Interobserver agreement suggests that racial classification is not
totally uninformative.”
In one article,
he surmises: “Humans, it seems, were predisposed to make sharp distinctions
between in-group and out-group before there were any races at all—indeed, races
may have evolved partly as a response to that predisposition.”
So, human racial taxonomy is ‘hard-wired’ into a human’s ‘being’.
Phylogenetic
‘subspecies’
If one abandons the Biological Species Concept of Ernst Mayr, which
regards species as the end products of an evolutionary chain of events lead to
the establishment of reproductively isolated populations, human races become a
real biological possibility. One
legitimate alternative to the BSC is the Phylogenetic Species Concept (PSC)
which sees species as being defined in terms of evolutionary diagnosable lineages.

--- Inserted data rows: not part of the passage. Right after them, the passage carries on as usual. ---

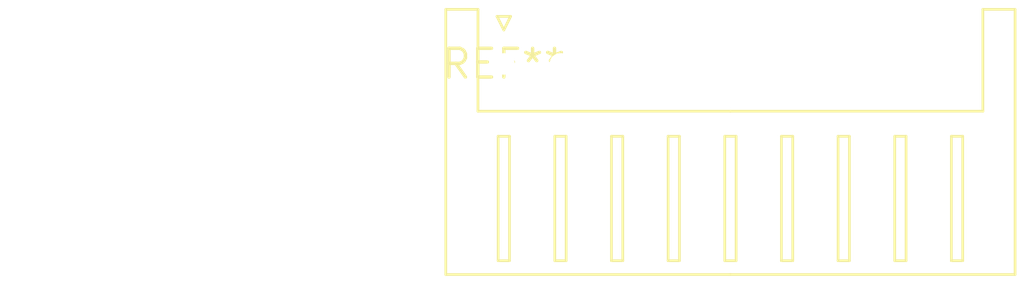
<source format=kicad_pcb>
(kicad_pcb (version 20240108) (generator pcbnew)

  (general
    (thickness 1.6)
  )

  (paper "A4")
  (layers
    (0 "F.Cu" signal)
    (31 "B.Cu" signal)
    (32 "B.Adhes" user "B.Adhesive")
    (33 "F.Adhes" user "F.Adhesive")
    (34 "B.Paste" user)
    (35 "F.Paste" user)
    (36 "B.SilkS" user "B.Silkscreen")
    (37 "F.SilkS" user "F.Silkscreen")
    (38 "B.Mask" user)
    (39 "F.Mask" user)
    (40 "Dwgs.User" user "User.Drawings")
    (41 "Cmts.User" user "User.Comments")
    (42 "Eco1.User" user "User.Eco1")
    (43 "Eco2.User" user "User.Eco2")
    (44 "Edge.Cuts" user)
    (45 "Margin" user)
    (46 "B.CrtYd" user "B.Courtyard")
    (47 "F.CrtYd" user "F.Courtyard")
    (48 "B.Fab" user)
    (49 "F.Fab" user)
    (50 "User.1" user)
    (51 "User.2" user)
    (52 "User.3" user)
    (53 "User.4" user)
    (54 "User.5" user)
    (55 "User.6" user)
    (56 "User.7" user)
    (57 "User.8" user)
    (58 "User.9" user)
  )

  (setup
    (pad_to_mask_clearance 0)
    (pcbplotparams
      (layerselection 0x00010fc_ffffffff)
      (plot_on_all_layers_selection 0x0000000_00000000)
      (disableapertmacros false)
      (usegerberextensions false)
      (usegerberattributes false)
      (usegerberadvancedattributes false)
      (creategerberjobfile false)
      (dashed_line_dash_ratio 12.000000)
      (dashed_line_gap_ratio 3.000000)
      (svgprecision 4)
      (plotframeref false)
      (viasonmask false)
      (mode 1)
      (useauxorigin false)
      (hpglpennumber 1)
      (hpglpenspeed 20)
      (hpglpendiameter 15.000000)
      (dxfpolygonmode false)
      (dxfimperialunits false)
      (dxfusepcbnewfont false)
      (psnegative false)
      (psa4output false)
      (plotreference false)
      (plotvalue false)
      (plotinvisibletext false)
      (sketchpadsonfab false)
      (subtractmaskfromsilk false)
      (outputformat 1)
      (mirror false)
      (drillshape 1)
      (scaleselection 1)
      (outputdirectory "")
    )
  )

  (net 0 "")

  (footprint "JST_XH_S9B-XH-A_1x09_P2.50mm_Horizontal" (layer "F.Cu") (at 0 0))

)

</source>
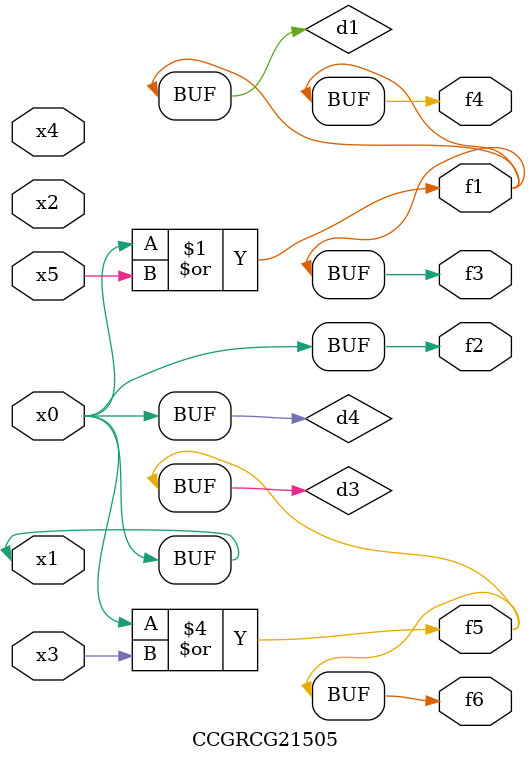
<source format=v>
module CCGRCG21505(
	input x0, x1, x2, x3, x4, x5,
	output f1, f2, f3, f4, f5, f6
);

	wire d1, d2, d3, d4;

	or (d1, x0, x5);
	xnor (d2, x1, x4);
	or (d3, x0, x3);
	buf (d4, x0, x1);
	assign f1 = d1;
	assign f2 = d4;
	assign f3 = d1;
	assign f4 = d1;
	assign f5 = d3;
	assign f6 = d3;
endmodule

</source>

Implementation of an extreme version of
the PSC using a combination of morphological, physiological, medical, behavioural,
social and genetic characteristics could result in the recognition of a large
number of ‘least inclusive’, race-like entities. Indeed, it has been suggested by Wheeler and Platnick that, prior to the advent
of intercontinental travel, character distributions would have suggested the existence
of a lineage-polytypic Homo sapiens. Even when racial groups are living in close
proximity to one another, Frank Salter maintains that admixture between
racial groups is a function of the degree of genetic similarity, resulting in mate
preferences restricting large-scale admixture. The implication of this is that racial and
sub-racial populations will continue to remain distinct, despite increases in
demographic mobility, to make them diagnosable as phylogenetic ‘subspecies’.
Reified racism
‘Scientific’ racist Nicholas Wade in his book A Troublesome Inheritance:
Genes, Race and Human History uses Edwards’, Rosenberg’s,
Wheeler/Platnick’s, Salter’s and genetic-genealogy results to conclude that human evolution has been recent, copious and
regional, and that this has important implications for society. Wade attributes ‘racial’ differences in
behaviour and economic and other measures of competitive ‘success’ between
forensically-delineated whites, blacks, Asians, and others as consequences
genetic differences amplified by culture.
Neo-black ‘consciousness-ists’,
Black nationalists and decolonists seem
to be using the same biological information to justify their colonial and decolonial
“Dasein”,
a “primal nature of being”, a self-identity based on a “shared history and destiny”.